---------- Dataset records

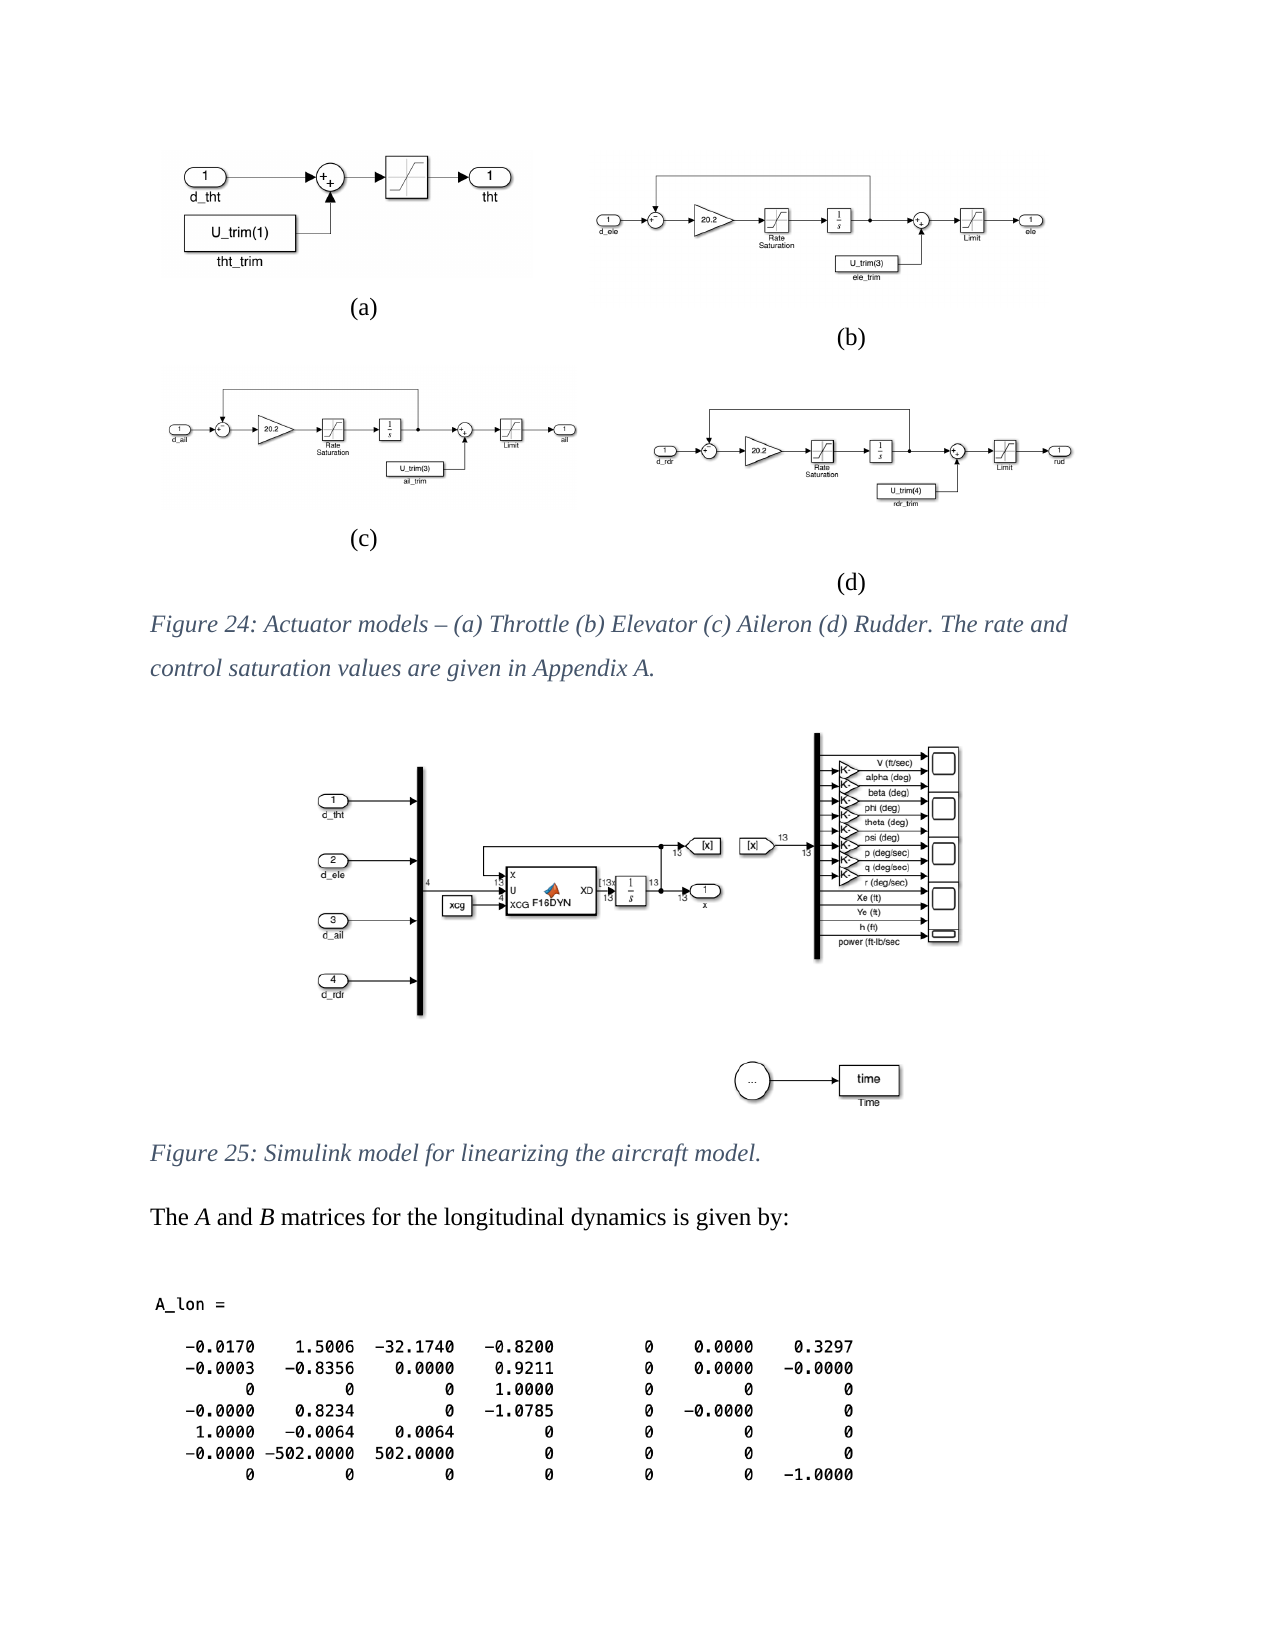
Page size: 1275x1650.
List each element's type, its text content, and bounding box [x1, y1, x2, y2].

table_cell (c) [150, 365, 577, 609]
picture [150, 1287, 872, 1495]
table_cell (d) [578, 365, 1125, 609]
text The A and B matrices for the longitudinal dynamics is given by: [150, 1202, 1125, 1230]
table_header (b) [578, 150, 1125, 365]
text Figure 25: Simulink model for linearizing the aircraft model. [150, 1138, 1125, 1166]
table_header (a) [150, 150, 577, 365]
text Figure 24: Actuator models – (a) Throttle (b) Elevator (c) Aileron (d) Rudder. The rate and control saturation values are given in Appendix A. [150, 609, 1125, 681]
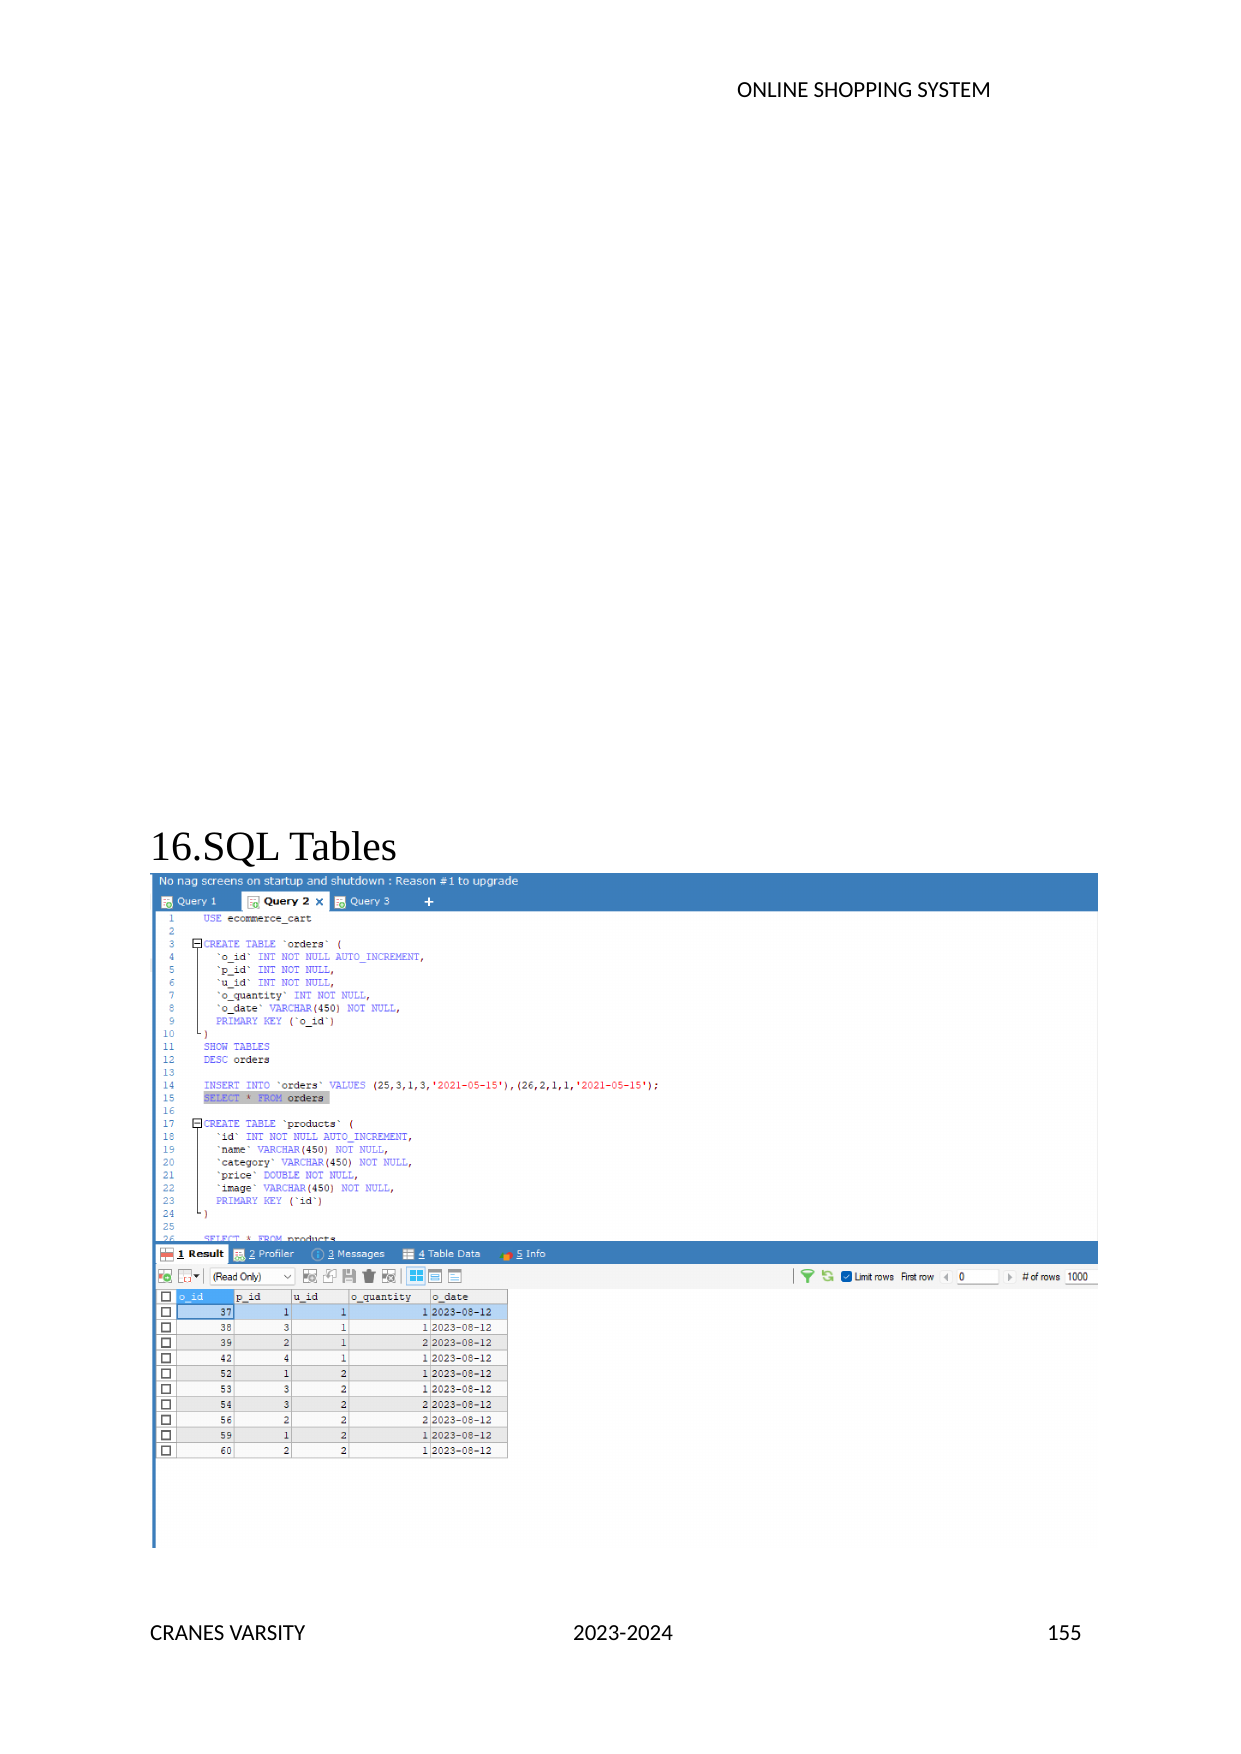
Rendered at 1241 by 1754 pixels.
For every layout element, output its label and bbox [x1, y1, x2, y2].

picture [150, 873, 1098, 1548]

--------------------

> [Directions] Copy out all the entries exactly. Images stay out of the copy.

> [Result of the exercise]
Page size: 1275x1650.
List each element's type, its text content, and bounding box [x1, y1, x2, y2].

table_cell (c) [150, 365, 577, 609]
picture [150, 1287, 872, 1495]
table_cell (d) [578, 365, 1125, 609]
text The A and B matrices for the longitudinal dynamics is given by: [150, 1202, 1125, 1230]
table_header (b) [578, 150, 1125, 365]
text Figure 25: Simulink model for linearizing the aircraft model. [150, 1138, 1125, 1166]
table_header (a) [150, 150, 577, 365]
text Figure 24: Actuator models – (a) Throttle (b) Elevator (c) Aileron (d) Rudder. The rate and control saturation values are given in Appendix A. [150, 609, 1125, 681]
Rendered at 1241 by 1754 pixels.
For every layout element, output its label and bbox [x1, y1, x2, y2].

picture [150, 873, 1098, 1548]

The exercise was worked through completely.